The first step in any risk management process is to identify potential risks. This can be done in a number of ways. One method is to ask each project team member to write down ten possible risks. The results should be used to derive a master list, with any duplicates removed. Depending on how long the final list is, it may be necessary to shorten it to include only those risks that would have a significant impact or a reasonable probability of occurring.
Once you have a definitive list, you can carry out a risk assessment of each item on the list to determine its risk characteristics in more detail. The risk assessment looks at two things. The first is the probability of the risk occurring, and the second is the impact that it could have on the project. These factors can then be assessed using a risk matrix like the one shown below.
A simple risk management matrix
Both the impact of the risk and the probability of the risk occurring need to be assessed (in the example above, each factor is given a value on a scale of one to four). The risk matrix is then used to assign a level of priority to the risk. Note that if the probability is high but the impact is low, the risk is classed as having a medium priority level. If the probability is low but the impact is high, then the risk is assigned a high priority. This is an attempt to reflect the fact that a remote chance of a major problem is worthy of more consideration than a good chance of a minor inconvenience.
Once the priority level of each risk has been established, the next step is to determine a strategy to either minimise the likelihood of the risk occurring (risk avoidance), or to deal with the risk in an optimal way if it does occur (risk mitigation).

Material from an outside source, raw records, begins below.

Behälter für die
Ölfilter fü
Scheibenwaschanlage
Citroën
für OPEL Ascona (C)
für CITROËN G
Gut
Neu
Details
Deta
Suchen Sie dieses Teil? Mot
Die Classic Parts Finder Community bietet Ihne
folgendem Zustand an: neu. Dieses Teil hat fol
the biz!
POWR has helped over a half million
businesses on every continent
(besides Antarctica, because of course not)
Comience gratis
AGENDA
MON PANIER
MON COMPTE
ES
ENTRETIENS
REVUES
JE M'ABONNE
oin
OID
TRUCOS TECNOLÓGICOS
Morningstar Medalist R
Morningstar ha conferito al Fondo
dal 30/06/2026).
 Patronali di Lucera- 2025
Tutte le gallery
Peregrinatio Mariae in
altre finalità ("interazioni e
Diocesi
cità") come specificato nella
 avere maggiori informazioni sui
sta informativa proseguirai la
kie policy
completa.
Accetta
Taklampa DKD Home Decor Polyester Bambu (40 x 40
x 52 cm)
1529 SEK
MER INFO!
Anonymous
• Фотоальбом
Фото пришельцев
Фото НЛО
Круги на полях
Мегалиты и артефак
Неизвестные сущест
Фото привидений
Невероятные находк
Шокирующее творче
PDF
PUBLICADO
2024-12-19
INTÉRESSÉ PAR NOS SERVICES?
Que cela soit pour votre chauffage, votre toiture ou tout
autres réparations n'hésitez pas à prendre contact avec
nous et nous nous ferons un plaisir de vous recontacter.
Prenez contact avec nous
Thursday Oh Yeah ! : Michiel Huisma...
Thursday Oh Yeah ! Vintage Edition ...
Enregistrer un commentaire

Risk avoidance is not always possible but could include simple measures such as finding an alternative supplier for critical materials in order to eliminate (as far as possible) the risk of not being able to get hold of the required materials because your original supplier has let you down. In an extreme case, it could even mean cancelling a project if all the indicators point to it being doomed to failure.
Risk mitigation usually means having a fallback plan that can be implemented should the risk occur, in order to reduce its negative impact on the project. This could entail modifying one or more of the project objectives to get around a shortfall in time or resources, or simply re-scheduling work to accommodate changes in personnel or unforeseen delays.
In some cases the decision may be to take no further action, if the impact to the project is likely to be minimal. Whatever strategy is devised for dealing with a risk, monitoring the status of the risk and carrying out the necessary actions should it occur will be the responsibility of the risk owner (the person assigned to manage the risk). In most cases this will be the project manager, although a risk could be assigned to any project team member.
We have talked about the need to identify and assess the risks that may affect a project, and to formulate a strategy to deal with each risk identified. The final element required for the effective management of risk is to put in place a system for monitoring the status of each risk identified throughout the project's implementation phase.
Each risk, the result of its risk assessment, and the actions to be taken in response to an occurrence of the risk, must be recorded as part of the risk management plan. The risk owner is tasked with reviewing the risk at frequent and regular intervals during implementation. The risk owner should ensure that he or she can recognise the warning signs that might signal an imminent occurrence of the risk, so that they can initiate a response in good time.